In the DEPS (“Describe, Explain, Plan and Select”) method, an LLM is first connected to the visual world via image descriptions. It is then prompted to produce plans for complex tasks and behaviors based on its pretrained knowledge and the environmental feedback it receives. The Reflexion method constructs an agent that learns over multiple episodes.

At the end of each episode, the LLM is given the record of the episode, and prompted to think up “lessons learned”, which would help it perform better at a subsequent episode. These “lessons learned” are stored as a form of long-term memory and given to the agent in the subsequent episodes. Monte Carlo tree search can use an LLM as rollout heuristic. When a programmatic world model is not available, an LLM can also be prompted with a description of the environment to act as world model.

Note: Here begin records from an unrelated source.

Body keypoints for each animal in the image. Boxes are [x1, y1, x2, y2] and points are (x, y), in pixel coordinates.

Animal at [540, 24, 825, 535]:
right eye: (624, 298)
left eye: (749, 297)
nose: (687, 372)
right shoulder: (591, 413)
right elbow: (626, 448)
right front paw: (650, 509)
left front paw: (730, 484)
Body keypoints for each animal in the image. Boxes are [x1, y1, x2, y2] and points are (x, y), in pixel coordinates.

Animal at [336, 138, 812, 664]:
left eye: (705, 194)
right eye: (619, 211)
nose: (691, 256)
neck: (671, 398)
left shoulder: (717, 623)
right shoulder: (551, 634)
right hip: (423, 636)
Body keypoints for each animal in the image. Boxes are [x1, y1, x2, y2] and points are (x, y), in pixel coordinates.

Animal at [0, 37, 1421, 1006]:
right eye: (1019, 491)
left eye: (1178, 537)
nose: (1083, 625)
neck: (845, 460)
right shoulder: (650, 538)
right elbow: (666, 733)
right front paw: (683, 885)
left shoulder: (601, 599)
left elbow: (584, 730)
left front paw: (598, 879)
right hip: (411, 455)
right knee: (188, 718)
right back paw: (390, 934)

For open-ended exploration, an LLM can be used to score observations for their “interestingness”, which can be used as a reward signal to guide a normal (non-LLM) reinforcement learning agent. Alternatively, it can propose increasingly difficult tasks for curriculum learning. Instead of outputting individual actions, an LLM planner can also construct “skills”, or functions for complex action sequences. The skills can be stored and later invoked, allowing increasing levels of abstraction in planning.

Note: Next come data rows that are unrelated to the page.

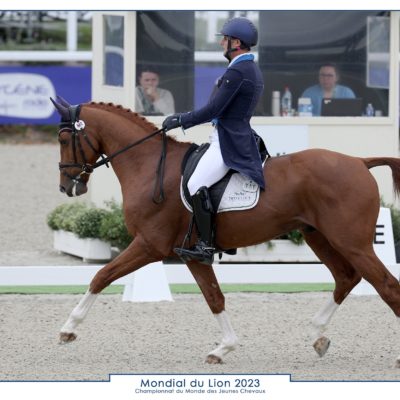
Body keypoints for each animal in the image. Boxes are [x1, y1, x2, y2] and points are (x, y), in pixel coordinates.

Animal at [51, 97, 400, 366]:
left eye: (64, 140)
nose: (67, 187)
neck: (148, 165)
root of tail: (359, 161)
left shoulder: (149, 245)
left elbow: (101, 276)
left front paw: (68, 329)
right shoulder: (191, 254)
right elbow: (214, 296)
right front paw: (223, 348)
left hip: (351, 242)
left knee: (386, 286)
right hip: (319, 236)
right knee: (346, 277)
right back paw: (317, 335)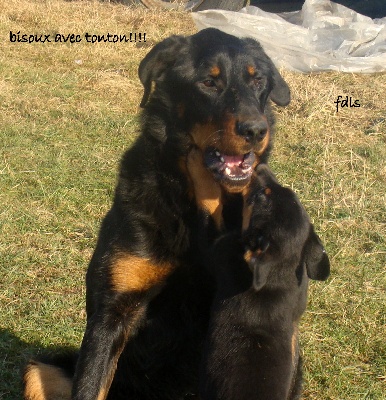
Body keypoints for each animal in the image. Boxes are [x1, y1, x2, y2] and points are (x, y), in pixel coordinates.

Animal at [24, 28, 290, 400]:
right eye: (208, 82)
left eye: (259, 80)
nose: (255, 130)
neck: (198, 211)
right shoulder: (113, 313)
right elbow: (92, 383)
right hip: (40, 370)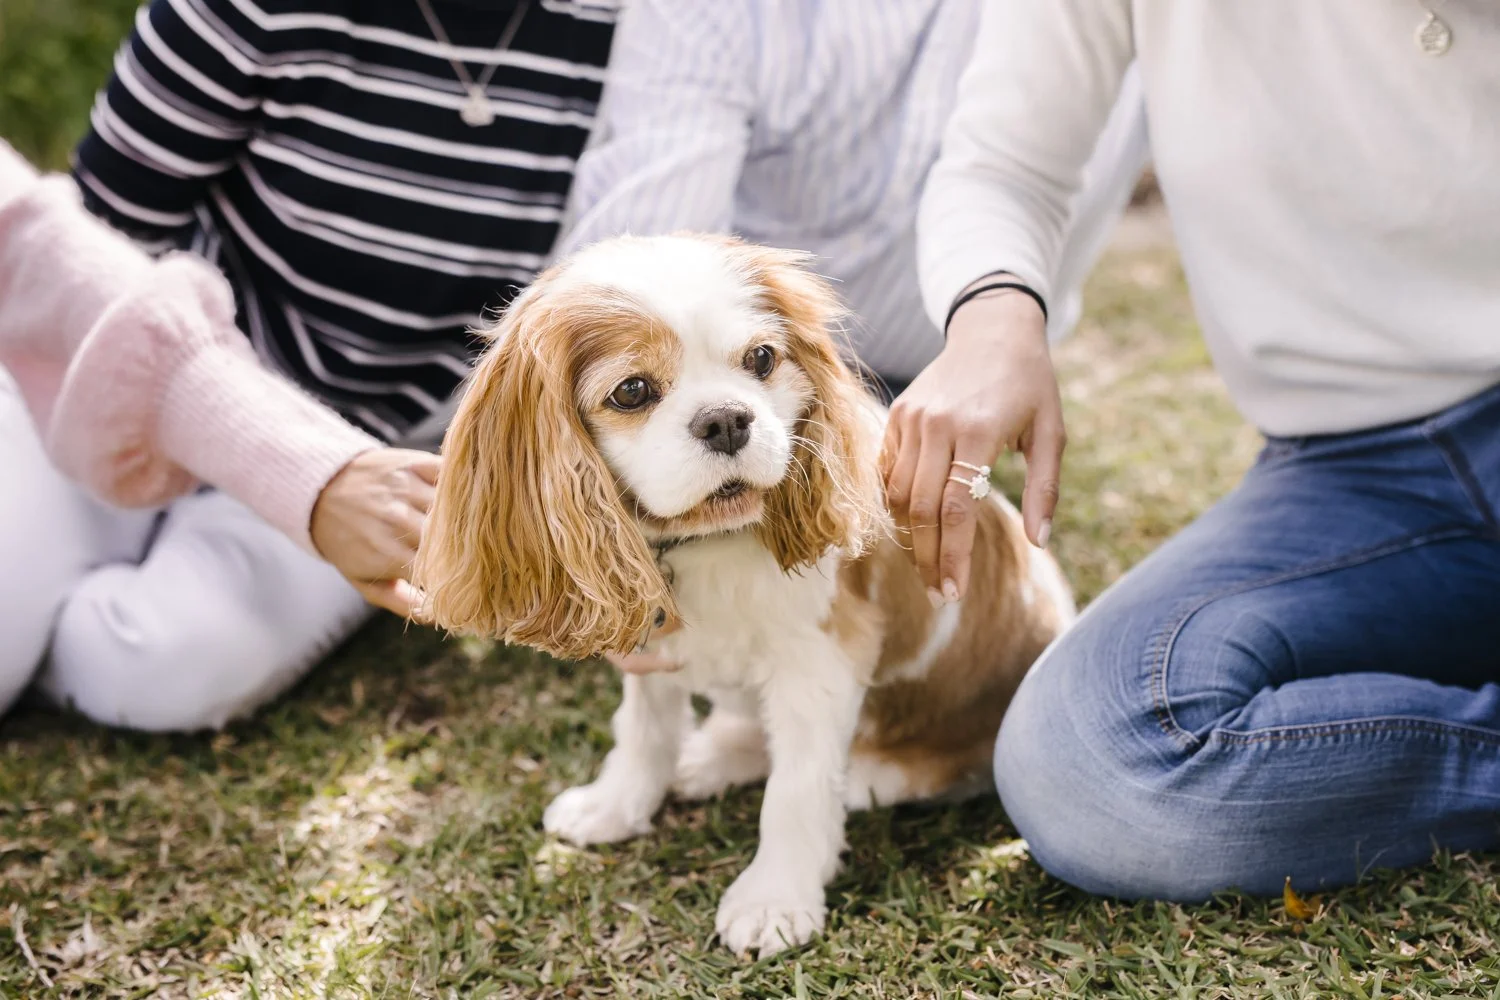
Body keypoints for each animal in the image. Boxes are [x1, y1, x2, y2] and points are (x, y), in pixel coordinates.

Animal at [414, 234, 1075, 957]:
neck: (709, 543)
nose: (726, 419)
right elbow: (644, 728)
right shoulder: (652, 644)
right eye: (633, 390)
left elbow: (796, 786)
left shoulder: (822, 659)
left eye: (761, 358)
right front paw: (615, 805)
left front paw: (775, 898)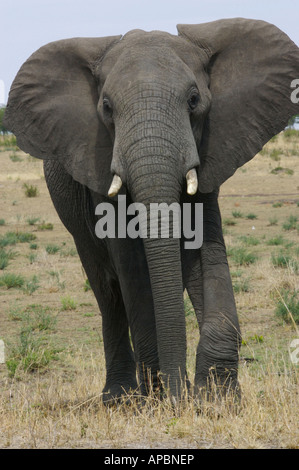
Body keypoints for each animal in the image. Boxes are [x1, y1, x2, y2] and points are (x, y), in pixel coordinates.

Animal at [4, 17, 299, 400]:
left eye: (194, 100)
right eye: (107, 108)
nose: (179, 395)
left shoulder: (212, 148)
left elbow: (205, 248)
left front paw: (216, 398)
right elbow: (130, 264)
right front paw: (161, 398)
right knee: (107, 291)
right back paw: (119, 398)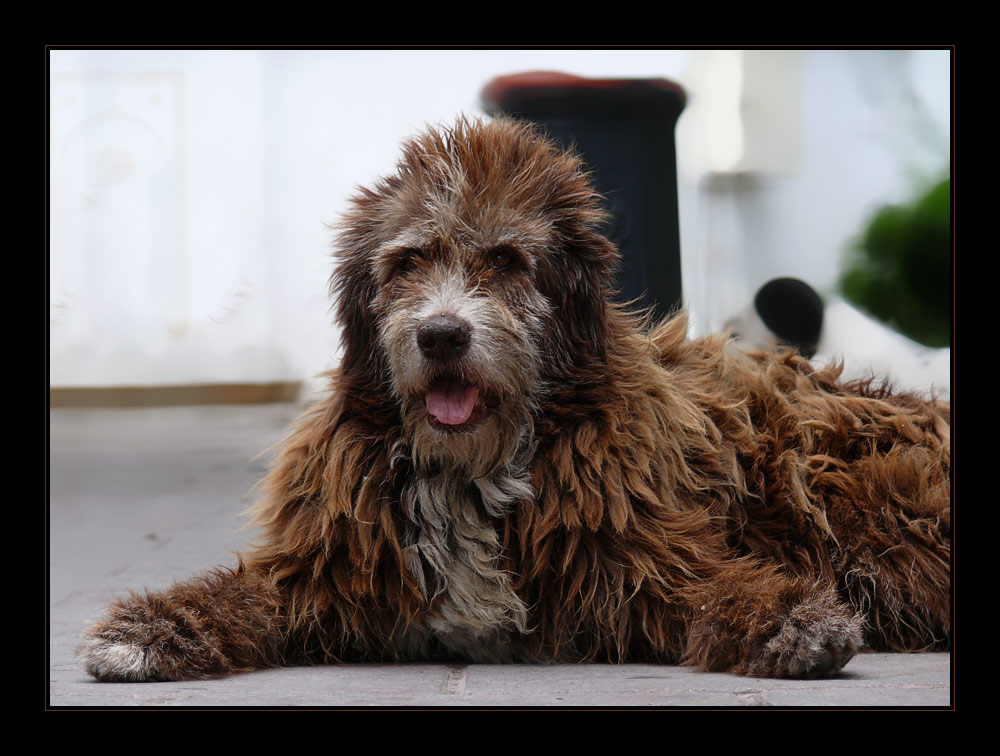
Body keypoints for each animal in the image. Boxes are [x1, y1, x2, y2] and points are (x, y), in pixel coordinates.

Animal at [82, 116, 948, 680]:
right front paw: (151, 626)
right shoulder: (331, 565)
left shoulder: (650, 557)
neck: (473, 469)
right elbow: (249, 592)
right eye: (409, 262)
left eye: (504, 260)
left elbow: (716, 584)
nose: (441, 336)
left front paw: (791, 620)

Multiple agents with memory can interact socially. LLMs can handle programming languages similarly to how they handle natural languages. No special change in token handling is needed as code, like human language, is represented as plain text. LLMs can generate code based on problems or instructions written in natural language. They can also describe code in natural language or translate between programming languages.

They were originally used as a code completion tool, but advances have moved them towards automatic programming. Services such as GitHub Copilot offer LLMs specifically trained, fine-tuned, or prompted for programming. LLM architectures have also proven useful in analyzing biological sequences: protein, DNA, and RNA. With proteins they appear able to capture a degree of “grammar” from the amino-acid sequence, condensing a sequence into an embedding.

On tasks such as structure prediction and mutational outcome prediction, a small model using an embedding as input can approach or exceed much larger models using multiple sequence alignments (MSA) as input. ESMFold, Meta Platforms’ embedding-based method for protein structure prediction, runs an order of magnitude faster than AlphaFold2 thanks to the removal of an MSA requirement and a lower parameter count due to the use of embeddings.

Meta hosts ESM Atlas, a database of 772 million structures of metagenomic proteins predicted using ESMFold. An LLM can also design proteins unlike any seen in nature. Nucleic acid models have proven useful in detecting regulatory sequences, sequence classification, RNA-RNA interaction prediction, and RNA structure prediction.